If you’re looking for a solid cash back card and are willing to open a Fidelity account (or are an existing customer), then you should really consider the credit card offerings from Fidelity, especially the Fidelity Investment Rewards American Express Card.
This card earns a flat 2% cash back on purchases, as long as you deposit the money into an eligible account at Fidelity:
- Fidelity Cash Management Account
- Fidelity Brokerage account
- Fidelity-managed 529 account
- Fidelity Retirement account (IRA, Roth IRA, SEP-IRA, Rollover IRA)

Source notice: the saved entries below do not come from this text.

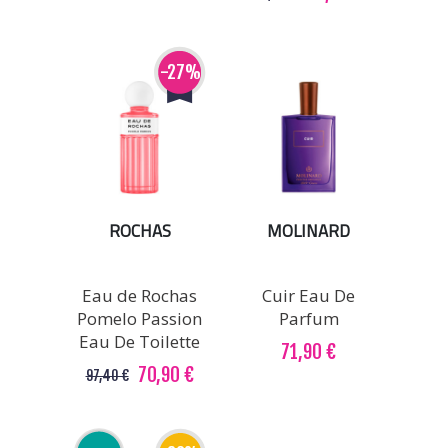
-27%
ROCHAS
MOLINARD
Eau de Rochas
Cuir Eau De
Pomelo Passion
Parfum
Eau De Toilette
71,90 €
70,90 €
97,40 €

Once your 2% rewards balance goes over $50, it will automatically deposit into your linked Fidelity account. I used to have my money go into a Fidelity 529; I think their investment options are okay but not the best, but this way you won’t spend your rewards on something frivolous. However, these days I just have it deposit into my brokerage account so I can invest it. An IRA would be too confusing for me due to the stringent IRS contribution limit rules. (If you’ve maxed out the limit, they say that they will automatically defer the rebate until the next year. But what if you have a partially phased-out limit due to income, and your limit is reduced to $2,350? How would they know that?)
In terms of catches, it’s mostly that you have to open an extra Fidelity account if you don’t have one already. It appears that the Fidelity Cash Management account has no opening minimum, but if you want to make some trades the Fidelity brokerage account you will need $2,500 to open that (no ongoing minimum balance requirement). I would open your Fidelity account first to make sure you have no issues.
Note also that the rewards only come in $50 increments:
Customers earn 2 points for each $1 in net retail purchases. Once you reach 5,000 points, they can be redeemed automatically or on demand for cash at a 1% exchange rate into an eligible Fidelity account (i.e. 5,000 points = $50 deposit).
So a $49 rewards balance = $0 in your pocket. It will roll over each month until the balance goes above $50, when the entire thing (i.e. $62.54) will arrive in your Fidelity account. Then the $50 hurdle kicks back in. So it is a little harder to time a cash out of your remaining balance if you wanted to close the account (but why would you?).
Finally, it is an AmEx and not a Visa/Mastercard, but I’ve found the number of merchants accepting American Express much improved since 10 years ago although there are still gaps in areas like utilities, insurance, and small mom & pop restaurants and stores.
But really, with no annual fee, this card and the Citi Double Cash card have raised the bar for a “basic” rewards card to 2% cash back at the very minimum.